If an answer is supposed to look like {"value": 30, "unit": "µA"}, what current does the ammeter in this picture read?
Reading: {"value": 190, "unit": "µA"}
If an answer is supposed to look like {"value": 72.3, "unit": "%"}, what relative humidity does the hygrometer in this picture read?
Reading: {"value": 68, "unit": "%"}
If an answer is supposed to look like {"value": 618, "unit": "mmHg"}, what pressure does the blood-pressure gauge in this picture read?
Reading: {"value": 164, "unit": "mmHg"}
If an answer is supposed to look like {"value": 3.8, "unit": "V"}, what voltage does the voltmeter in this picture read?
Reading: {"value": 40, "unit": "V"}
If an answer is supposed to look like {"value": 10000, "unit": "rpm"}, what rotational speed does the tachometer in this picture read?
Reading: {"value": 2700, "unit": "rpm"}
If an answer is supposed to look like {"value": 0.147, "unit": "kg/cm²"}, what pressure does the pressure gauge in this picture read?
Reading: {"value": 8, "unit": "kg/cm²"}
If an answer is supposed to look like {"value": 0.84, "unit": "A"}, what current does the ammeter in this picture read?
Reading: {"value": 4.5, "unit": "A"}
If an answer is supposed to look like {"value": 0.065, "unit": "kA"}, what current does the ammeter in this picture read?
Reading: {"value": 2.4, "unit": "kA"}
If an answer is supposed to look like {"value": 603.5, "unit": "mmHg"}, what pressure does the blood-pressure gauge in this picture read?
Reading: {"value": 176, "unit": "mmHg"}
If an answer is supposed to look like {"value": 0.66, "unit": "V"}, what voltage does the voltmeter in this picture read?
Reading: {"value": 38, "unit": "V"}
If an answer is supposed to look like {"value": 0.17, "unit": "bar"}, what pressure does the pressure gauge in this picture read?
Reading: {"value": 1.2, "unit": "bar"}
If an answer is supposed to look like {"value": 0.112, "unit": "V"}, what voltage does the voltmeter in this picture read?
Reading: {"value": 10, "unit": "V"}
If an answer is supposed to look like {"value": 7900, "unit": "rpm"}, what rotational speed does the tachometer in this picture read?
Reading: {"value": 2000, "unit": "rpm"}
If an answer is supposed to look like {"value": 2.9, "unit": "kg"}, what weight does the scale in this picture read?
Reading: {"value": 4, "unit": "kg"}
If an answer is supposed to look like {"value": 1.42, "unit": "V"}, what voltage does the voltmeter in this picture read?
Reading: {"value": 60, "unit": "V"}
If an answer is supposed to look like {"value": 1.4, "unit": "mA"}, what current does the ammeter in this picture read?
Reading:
*-*-*
**Activity**
Count how many lines of the entries above contain the word "current", and reply with that number alone.

**Your solution**
4